Seçilen Metin:
════════════════════
AB Türkiye İlişkileri
Erol Manisalı
Türkiye-Avrupa Birliği (AB) ilişkileri hakkında bir özet verebilmek için, öncelikle konuya nasıl baktığımı ortaya koyacağım.
1. Türkiye, AB'ye tabi olursa buradan kazanacak bir tek taraf vardır: Türkiye kazanır.
2. Türkiye'nin AB'ye, Fransa veya İspanya gibi normal koşullarda bir aday olması, fazladan bir bedel ödememesi gerekir.
3. 1969 yılından beri Türkiye-AB ilişkileri üzerine çalışan bir öğretim üyesi olarak, AB'nin, Türkiye'yi içine almayacağını savunuyorum.
════════════════════
Yapılacak İşlemler:
- 1) Türkiye-AB ilişkileri metninde "AB Türkiye İlişkileri" sözlerinden "baktığımı ortaya koyacağım." sözlerine kadar olan kısmı olduğu gibi aktarın.
- 2) Türkiye-AB ilişkileri metnindeki "Türkiye'nin AB'ye, Fransa veya İspanya gibi normal koşullarda bir aday olması, fazladan bir bedel ödememesi gerekir." cümlesini İngilizceye çevirin.
Yalnızca Türkiye-AB ilişkileri metnine dayanın.

Verilen Malzeme:
════════════════════
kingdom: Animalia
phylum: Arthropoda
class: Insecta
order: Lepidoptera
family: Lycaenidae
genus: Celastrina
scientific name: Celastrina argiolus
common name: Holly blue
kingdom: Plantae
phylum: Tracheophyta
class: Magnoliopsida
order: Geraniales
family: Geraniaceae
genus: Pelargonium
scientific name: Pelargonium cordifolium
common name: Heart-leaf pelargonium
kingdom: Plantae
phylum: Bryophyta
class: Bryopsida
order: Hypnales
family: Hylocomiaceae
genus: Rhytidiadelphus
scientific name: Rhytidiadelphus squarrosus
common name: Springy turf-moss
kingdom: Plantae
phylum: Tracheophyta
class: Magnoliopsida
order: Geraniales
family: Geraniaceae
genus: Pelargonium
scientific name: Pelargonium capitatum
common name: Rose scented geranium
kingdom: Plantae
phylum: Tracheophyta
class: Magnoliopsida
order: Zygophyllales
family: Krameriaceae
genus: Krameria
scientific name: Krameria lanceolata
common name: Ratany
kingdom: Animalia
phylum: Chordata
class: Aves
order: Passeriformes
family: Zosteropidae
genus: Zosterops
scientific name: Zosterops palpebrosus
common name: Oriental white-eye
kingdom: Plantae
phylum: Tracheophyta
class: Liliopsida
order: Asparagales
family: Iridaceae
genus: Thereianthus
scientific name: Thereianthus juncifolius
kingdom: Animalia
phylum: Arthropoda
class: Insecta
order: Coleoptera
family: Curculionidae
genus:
════════════════════
Çözüm Kümesi:
- 1)
AB Türkiye İlişkileri
Erol Manisalı
Türkiye-Avrupa Birliği (AB) ilişkileri hakkında bir özet verebilmek için, öncelikle konuya nasıl baktığımı ortaya koyacağım.

- 2) Turkey should be a candidate for the EU under normal conditions, like France or Spain, and should not pay an extra price.